Based on an analysis of more than 600 million Web pages, the findings contradict earlier, small-sample studies that suggested a high degree of connectivity on the Web. According to the study, the Web is divided into four large regions, each containing approximately the same number of pages. Massive constellations of Web sites in the outer regions are inaccessible by links, the most common route of travel between sites for Web surfers.
Giant Bow Tie
The image of the Web that emerged through the research is that of a bow tie. The knot of the bow tie is the Web’s “strongly-connected core” and contains almost one-third of all Web sites. In the core region, Web surfers can use links to travel between the sites with relative ease.
One bow of the tie contains “origination” pages, and the other contains “termination” pages. Origination pages, constituting almost one-quarter of the Web, allow users to reach the connected core eventually. However, those pages cannot be reached from the core.
Termination pages, which also constitute approximately one-quarter of the Web, can be reached from connected core, but do not link back to it.
The fourth and final region, constituting approximately 22 percent of the Web, contains “disconnected” pages. Disconnected pages are sometimes connected to origination and/or termination pages, but Web surfers in the connected core cannot access those pages.
What Does It Mean?
The researchers believe that scientific and business communities will be able to improve connectivity on the Web if they understand the bow tie theory and identify which category their Web pages fall into.
For example, understanding connectivity problems can help such search engine developers as AltaVista design more effective Web “crawling” strategies.
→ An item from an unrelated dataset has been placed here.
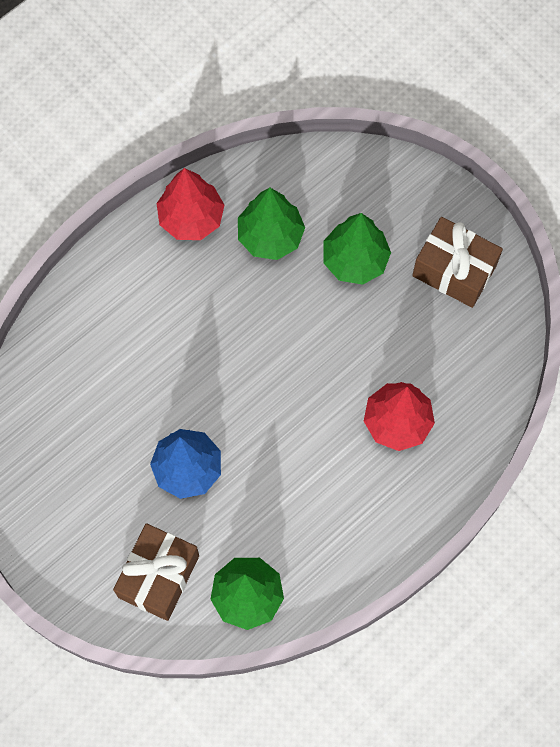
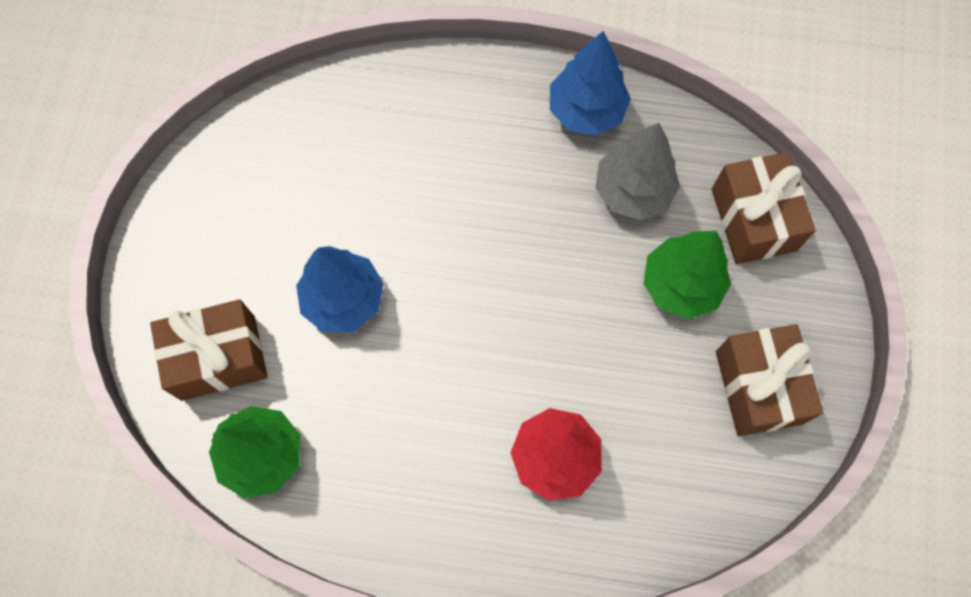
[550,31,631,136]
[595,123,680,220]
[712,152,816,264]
Crawling the Web, then indexing the pages found, is one of the fundamental methods used by search engines to organize the Internet. Currently, it is estimated that the most popular search engines index only 16 to 25 percent of the Web’s URLs.
With the new data in hand, search engines will be able to improve methods for ranking Web sites. Currently, ranking in search engine results relies heavily on the number of links to and from a site and promotes “link spamming” to artificially enhance a site’s ranking.
Despite the increased awareness and attempts at increasing connectivity, as more pages become part of the connected core, new pages will continue to be created in all three outer regions of the Web, the report predicts.